UK Government Deploys AI Tool to Transform Historic Planning Documents into Digital Data

The UK government launches Extract, an AI tool that digitises historic planning documents for local authorities. It cuts processing time from hours to minutes, boosting efficiency.

Categorized in: AI News Government
Published on: Jun 13, 2025
UK Government Deploys AI Tool to Transform Historic Planning Documents into Digital Data

UK Government Launches AI Tool to Modernise Planning Document Processing

The UK government is introducing Extract, a new artificial intelligence (AI) tool designed to assist local authorities in evaluating historic planning documents during application assessments. Extract converts decades-old planning records into structured digital data suitable for current digital workflows.

Across England, valuable planning details like site boundaries, policy zones, and conservation areas remain locked in paper maps, scanned PDFs, and microfiche archives. This has hindered efforts to modernise the planning system, as councils struggle to access and utilise these records efficiently.

Development and Trial

The concept for Extract originated in November last year from the Incubator for Artificial Intelligence (i.AI), part of the Department for Science, Innovation, and Technology. It was proposed as one of 20 AI applications to speed up the planning process. Since then, i.AI and the Ministry of Housing, Communities and Local Government’s Digital Planning programme have conducted a focused 12-week trial of the tool.

Extract transforms complex geospatial information from static documents into digital, structured formats faster and more cost-effectively than manual methods.

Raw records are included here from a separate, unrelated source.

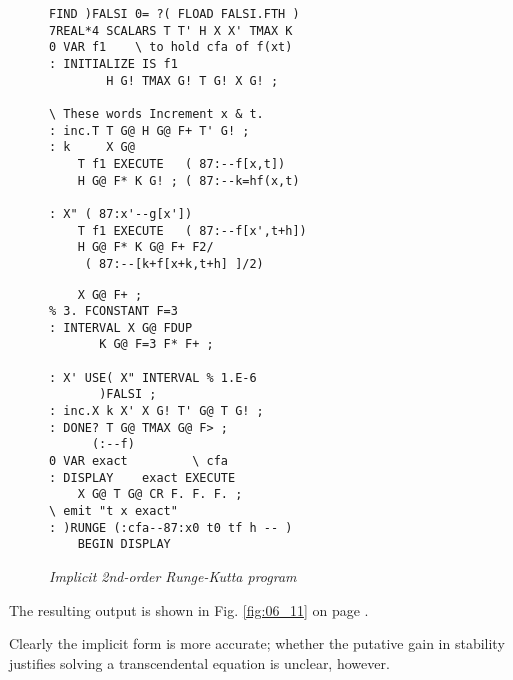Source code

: \begin{figure}
    \tiny
    \begin{tcolorbox} [sidebyside, colback=white, sharp corners, enhanced, segmentation style=solid]
    \begin{lstlisting}
FIND )FALSI 0= ?( FLOAD FALSI.FTH )
7REAL*4 SCALARS T T' H X X' TMAX K
0 VAR f1    \ to hold cfa of f(xt)
: INITIALIZE IS f1
        H G! TMAX G! T G! X G! ;

\ These words Increment x & t.
: inc.T T G@ H G@ F+ T' G! ;
: k     X G@
    T f1 EXECUTE   ( 87:--f[x,t])
    H G@ F* K G! ; ( 87:--k=hf(x,t)

: X" ( 87:x'--g[x'])
    T f1 EXECUTE   ( 87:--f[x',t+h])
    H G@ F* K G@ F+ F2/
     ( 87:--[k+f[x+k,t+h] ]/2)
    \end{lstlisting}
\tcblower
    \begin{lstlisting}
    X G@ F+ ;
% 3. FCONSTANT F=3
: INTERVAL X G@ FDUP
       K G@ F=3 F* F+ ;

: X' USE( X" INTERVAL % 1.E-6
       )FALSI ;
: inc.X k X' X G! T' G@ T G! ;
: DONE? T G@ TMAX G@ F> ;
      (:--f)
0 VAR exact         \ cfa
: DISPLAY    exact EXECUTE
    X G@ T G@ CR F. F. F. ;
\ emit "t x exact"
: )RUNGE (:cfa--87:x0 t0 tf h -- )
    BEGIN DISPLAY
    \end{lstlisting}
    \end{tcolorbox}
    \caption{\textit{Implicit 2nd-order Runge-Kutta program}}
    \label{fig:06_10}
\end{figure}

The resulting output is shown in Fig. \ref{fig:06_11} on page \pageref{fig:06_11}.

Clearly the implicit form is more accurate; whether the putative gain in stability justifies solving a transcendental equation is unclear, however.


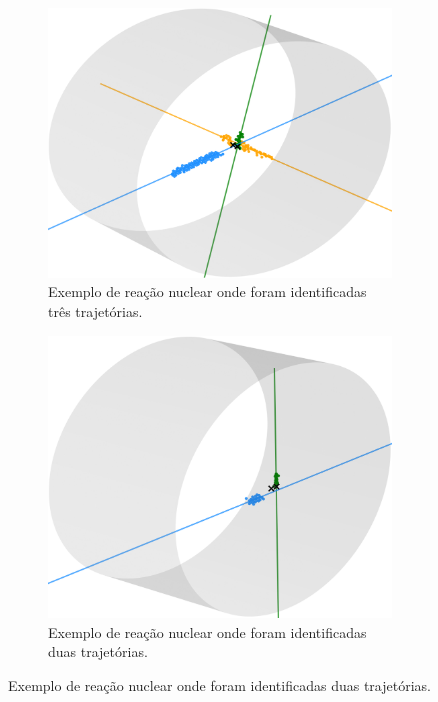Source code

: \documentclass[a4paper,12pt,oneside]{book}
\begin{document}
\begin{figure}[H]
\centering
    \begin{subfigure}[b]{\textwidth}
        \centering
        \includegraphics[scale = 0.3]{figs/results_ex_3_tracks_2.png}
        \caption{Exemplo de reação nuclear onde foram identificadas três trajetórias.}
        \label{subfig:res_exemplo_3_tracks}
    \end{subfigure}%
    \hfill
    \begin{subfigure}[t]{0.45\textwidth}
        \centering
        \includegraphics[scale=0.4, width=.95\columnwidth]{figs/results_ex_2_tracks_3.png}
        \caption{Exemplo de reação nuclear onde foram identificadas duas trajetórias.}

\end{subfigure}
\end{figure}
\end{document}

It uses large language models to extract key data—including dates, locations, and decisions—formatting these into datasets aligned with planning guidance.

How Extract Works

  • Combines vision language models with tools like OpenCV and SAM to trace boundaries on maps, converting them into polygon shapes.
  • Aligns polygons to real-world coordinates using Ordnance Survey maps and AI techniques for automatic ground control point detection.
  • Utilises digital anchors such as road junctions or building corners that appear on both old and modern maps for accurate geolocation.

During the trial, adjustments improved performance significantly. Extract now achieves 100% text field extraction, correctly identifies dates 94% of the time, and matches AI-traced boundaries to human-drawn ground truth with an Intersection over Union score of 0.8 for 90% of boundaries.

One key improvement was replacing a fixed 15-meter distance metric with a relative accuracy measure, which positioned 82% of boundary centres within 10% of the true shape’s diameter. This offers greater precision in mapping boundaries.

Impact and Next Steps

A government statement highlighted the efficiency gains: a task taking an officer 1-2 hours manually can be completed by Extract in under three minutes at a cost of about 10p. For local authorities managing thousands of historic documents, this improvement can be transformative.

Extract initially focused on a subset of documents but has potential for wider application across various planning records. By integrating text and map processing, the tool creates a streamlined workflow converting complex documents into usable geospatial data.

Prime Minister Keir Starmer announced the rollout at London Tech Week. The next phases include private and public beta launches later this year, with a full live service expected for local authorities by spring 2026.

In his announcement, the Prime Minister stated: “With Extract, we’re using AI to help planning officers cut red tape, speed up decisions, and support the delivery of new homes as part of our Plan for Change. This is a significant step in building 1.5 million more homes and creating a planning system fit for the 21st century.”